What is MPT? And missing IVs in the ED is par for the course. You don't get really competent until you've done a couple hundred. I was at least 75 or 100 IVs in before I was hitting 9 outta 10. At the end of my student rotations, I was getting the tough ones that the nurses had missed. I'm certainly no IV wiz, I miss my share, but it's like going to the driving range, you gotta hit a bunch of balls to dial in your swing. 

Good luck!


Sent from my iPhone using Tapatalk.


----------



## RocketMedic (Jul 8, 2011)

MPT is a program for line medics to come to the ER and crosstrain.


----------



## NomadicMedic (Jul 8, 2011)

Oh damn. Sorry. I thought you were a medic student, getting ED sticks. Ha. I should just shut mah mouf. If you're a line medic, you've got plenty of IVs. Hope I didn't offend...

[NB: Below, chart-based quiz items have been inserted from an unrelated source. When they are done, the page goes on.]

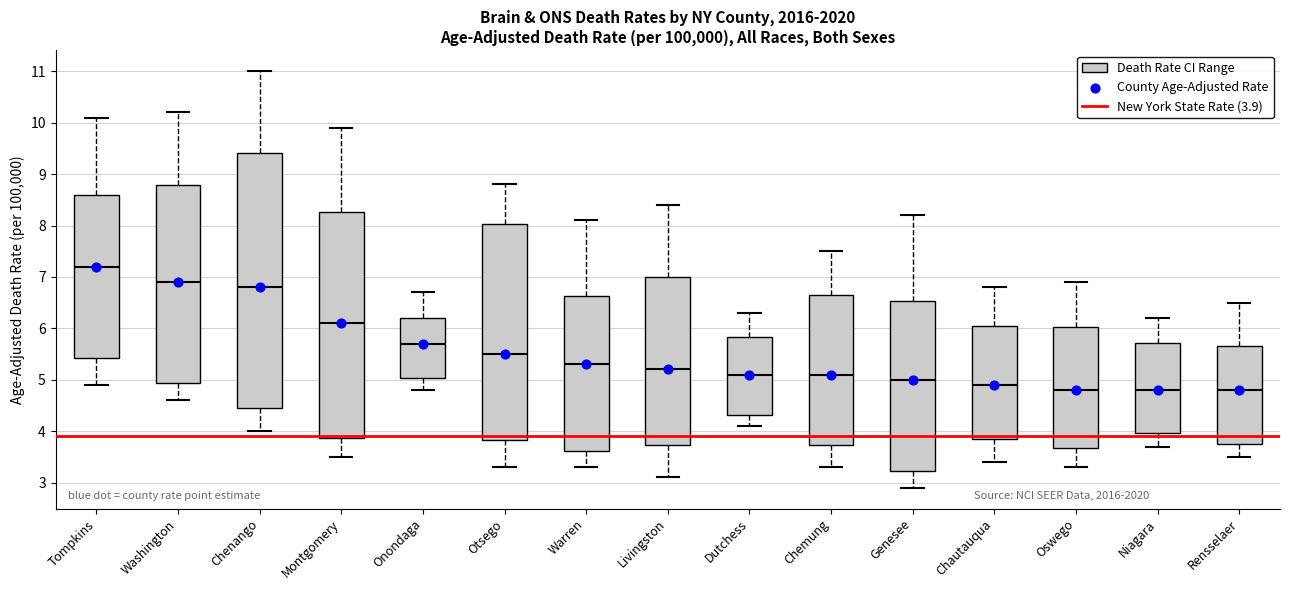

Reading left to right, read every box against the y-axis: the position of its median line, the range the box covers, and the ends of its whiskers. The values are not printed on the chart, so give them approximately, as read against the axis.

Tompkins: median 7.2, box 5.4 to 8.6, whiskers 4.9 to 10.1
Washington: median 6.9, box 4.9 to 8.8, whiskers 4.6 to 10.2
Chenango: median 6.8, box 4.5 to 9.4, whiskers 4.0 to 11.0
Montgomery: median 6.1, box 3.9 to 8.3, whiskers 3.5 to 9.9
Onondaga: median 5.7, box 5.0 to 6.2, whiskers 4.8 to 6.7
Otsego: median 5.5, box 3.8 to 8.0, whiskers 3.3 to 8.8
Warren: median 5.3, box 3.6 to 6.6, whiskers 3.3 to 8.1
Livingston: median 5.2, box 3.7 to 7.0, whiskers 3.1 to 8.4
Dutchess: median 5.1, box 4.3 to 5.8, whiskers 4.1 to 6.3
Chemung: median 5.1, box 3.7 to 6.7, whiskers 3.3 to 7.5
Genesee: median 5.0, box 3.2 to 6.5, whiskers 2.9 to 8.2
Chautauqua: median 4.9, box 3.8 to 6.0, whiskers 3.4 to 6.8
Oswego: median 4.8, box 3.7 to 6.0, whiskers 3.3 to 6.9
Niagara: median 4.8, box 4.0 to 5.7, whiskers 3.7 to 6.2
Rensselaer: median 4.8, box 3.7 to 5.6, whiskers 3.5 to 6.5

Sent from my iPhone using Tapatalk.


----------



## RocketMedic (Jul 8, 2011)

No offense taken, I sucked today.


----------



## medicdan (Jul 8, 2011)

Is the thought behind cross training that they can pull you into the ED when its busy and you're not... to help out? What's your scope in the ED-- lines, labs and EKGs? I encorage you to get to know the nurses (and other staff)... whether that's by dropping patients off... or trying to engage them in coversation...

Good luck!

Sent from my DROID2 using Tapatalk


----------